What these interventions do is to establish beachheads of the U.S. government in a long list of foreign countries. This often includes military beachheads. These beachheads provide options for the U.S. government that can be exercised in the future, including the options of further aid, further intervention and escalation when conflicts occur. These beachheads tie the U.S. government to foreign governments so that the U.S. government can exercise influence on those governments. Foreign governments become dependent on foreign aid, IMF loans, World Bank projects and other such infusions. But foreign governments then gain influence over the U.S. government. The U.S. institutions that benefit from the programs and links to foreign governments become dependent for their own livelihoods on these activities. They become proponents for a larger U.S. government that’s responsive to foreign demands and interests. The U.S. becomes more likely to become a proponent of foreign interests and to intervene further.

The Pentagon and U.S. military, lacking great purposes after the Cold War, readily embraced interventions along three lines: drug interdiction, fighting terrorism, and training foreign military forces, both here and abroad. The public relations or propaganda arms of the U.S. now say that these programs, which bring thousands of foreign military personnel to the U.S. for education, help instill American values and establish contacts between the U.S. and foreign military personnel. (See, for example, here.)

The military portion of the military-industrial complex promotes its own size and scope, so as to retain its access to resources extracted from taxpayers. It defines new missions and propagandizes them as important or essential. Interventions are its business. This is the case in Ukraine and other trouble spots. The military battens on trouble spots as do its suppliers. Promotions are helped by active duty, combat and missions engaged in, even if they are not missions accomplished. These interventions do no good to Americans who are outside the military-industrial orbit.

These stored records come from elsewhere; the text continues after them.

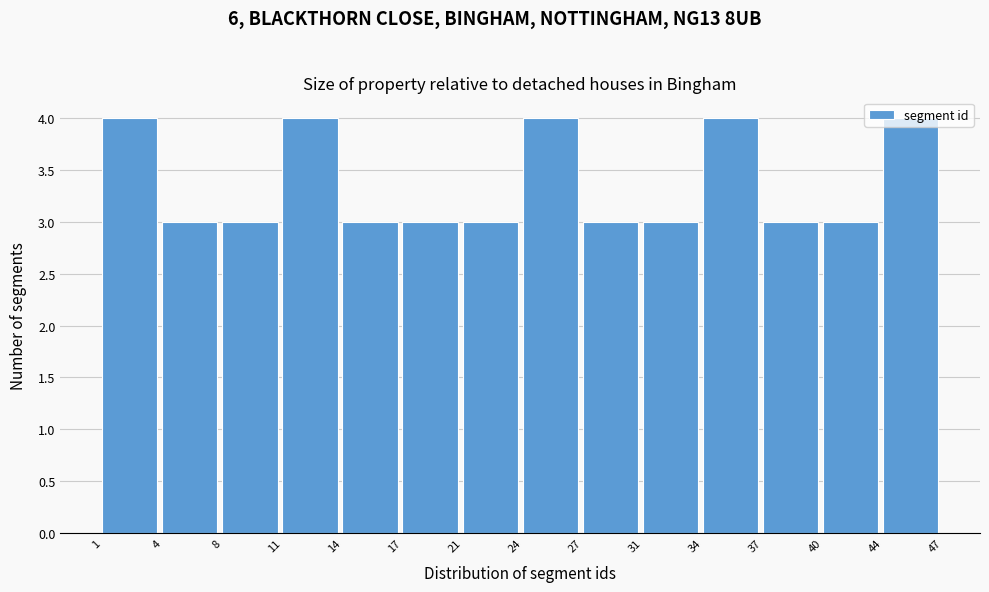

Reading left to right, list every bar in this chart as the range it spans on the x-axis followed by its height. The values are not printed on the chart, so give them approximately, as read against the axis.

1 to 4: 4
4 to 8: 3
8 to 11: 3
11 to 14: 4
14 to 17: 3
17 to 21: 3
21 to 24: 3
24 to 27: 4
27 to 31: 3
31 to 34: 3
34 to 37: 4
37 to 40: 3
40 to 44: 3
44 to 47: 4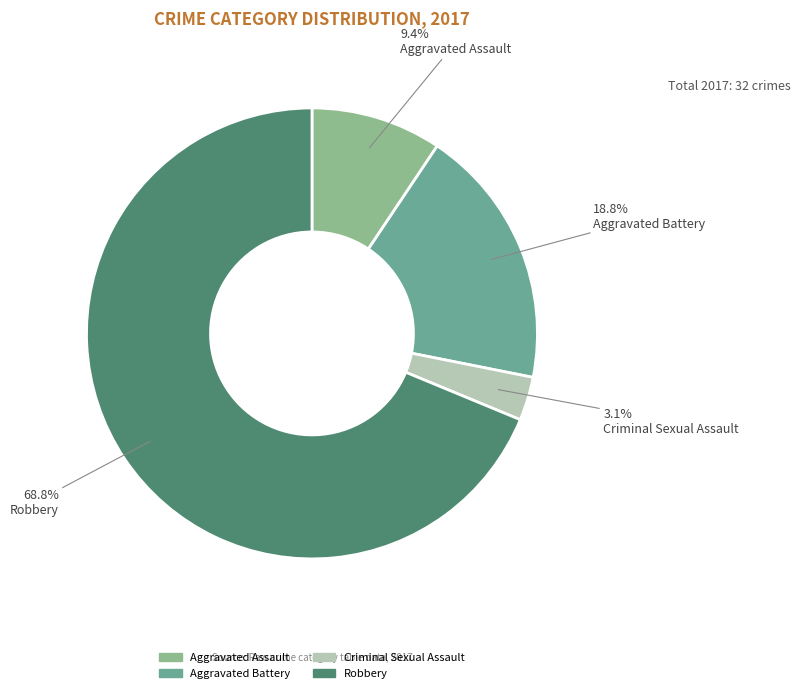

Between Robbery and Aggravated Battery, which is larger?

Robbery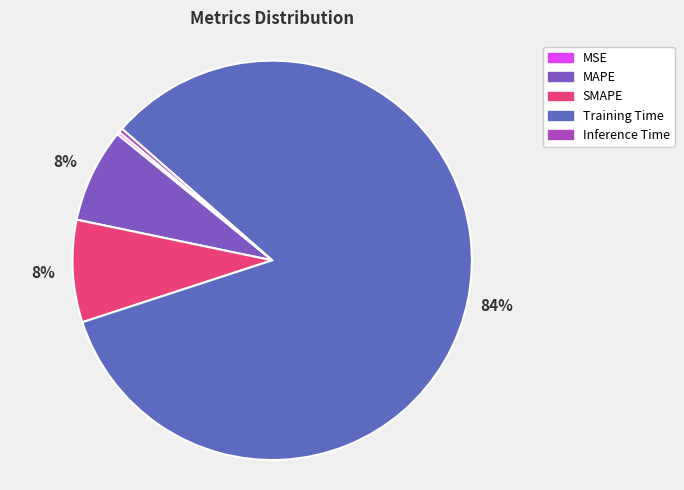

Count the number of slices in the pie.

5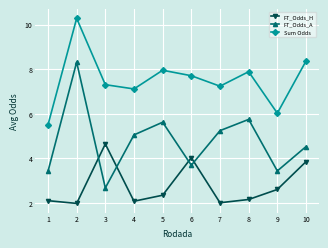

How many intersections are there between FT_Odds_H and FT_Odds_A?

4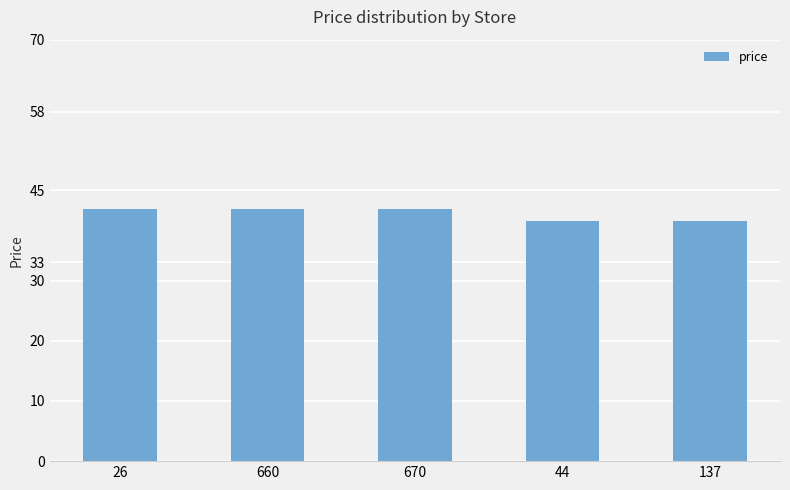

What is the sum of all values?

205.5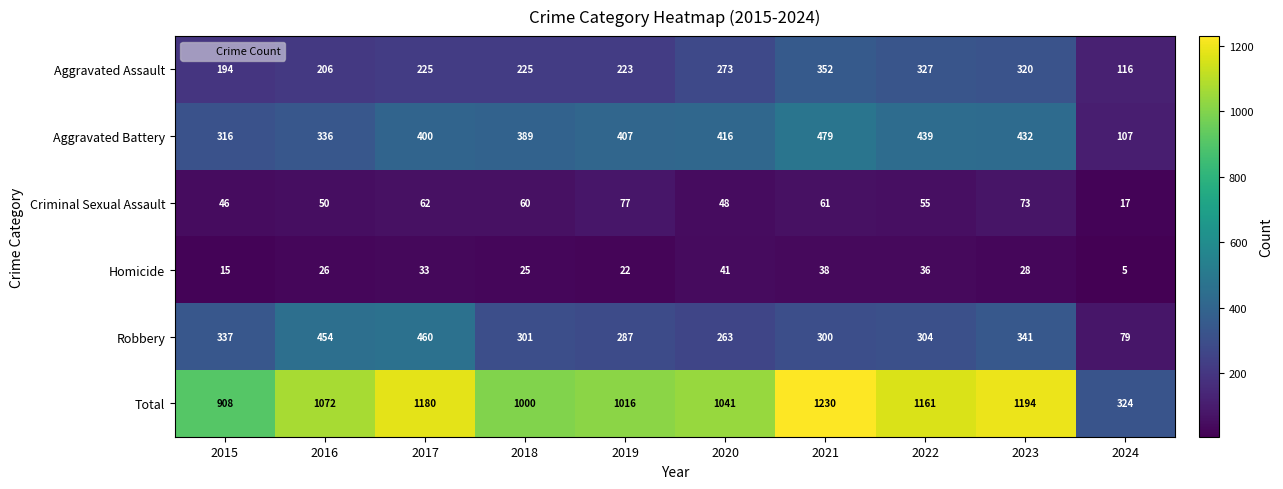

At which label does Robbery first exceed 304?

2015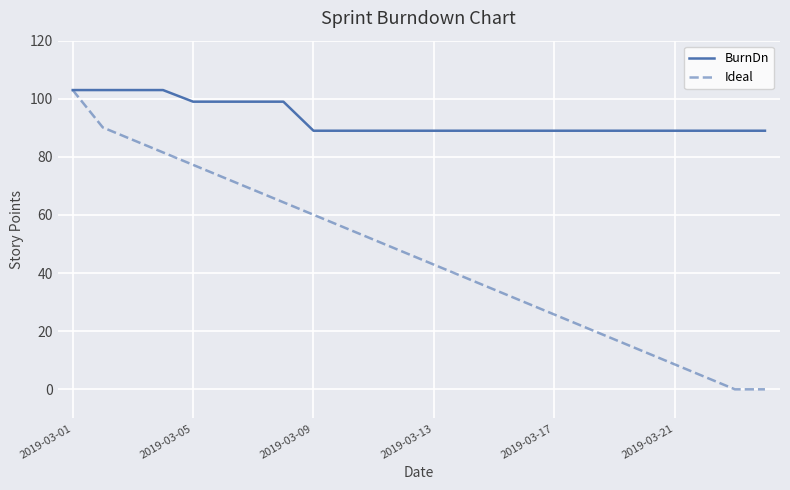

Which series has the largest total across all categories?

BurnDn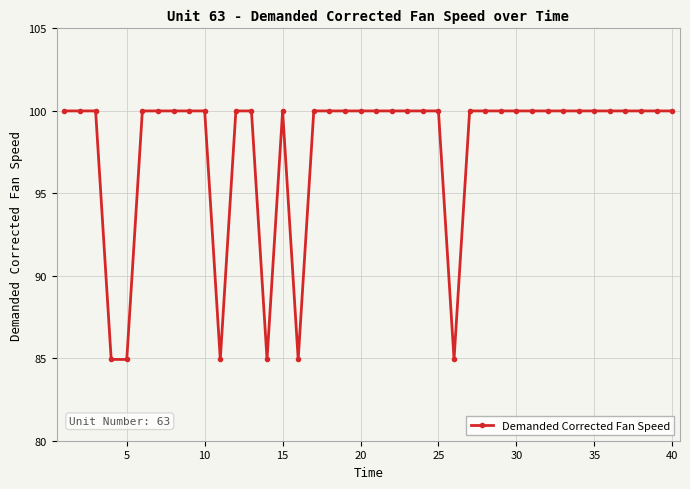

What is the value of the 22nd point from the left?

100.0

Pifer’s article is co-written with Strobe Talbott. Steven Pifer is a Senior Fellow at the Brookings Institution’s Center on the United States and Europe. He is Director of Brookings’ Arms Control Initiative. Strobe Talbott is President of the Brookings Institution. Six other members of the establishment join them in their recommendation, which includes supplying Ukraine with lethal aid, radar, anti-armor weapons, etc. These persons are “former U.S. representative to NATO Ivo Daalder, former undersecretary of defense Michèle Flournoy, former U.S. ambassador to Ukraine John Herbst, former deputy undersecretary of defense Jan Lodal, former NATO European commander James Stavridis and former U.S. European Command deputy commander Charles Wald.”

All of these seem to have learned zip from previous escalations, such as occurred constantly throughout the Vietnam War. Their so-called expertise in foreign affairs is impossible to detect in their recommendation. Pifer is certainly not living up to his title relating to arms control. These members of the U.S. elite have not learned a thing from the escalation in Iraq that graduated from sanctions to outright aggressive war, from the escalation in Afghanistan which went from getting bin Laden to taking down the Taliban government, from the ongoing escalation in Syria that has produced ISIS and now is totally in confusion, from the escalation in Libya that wrecked the country and from the escalation in Yemen, a country now undergoing a change in government that the U.S. didn’t foresee. Along similar lines, there was no need for Americans to fight communism in Vietnam and there is no need for the U.S. government to fight the devils it perceives are operating in Ukraine.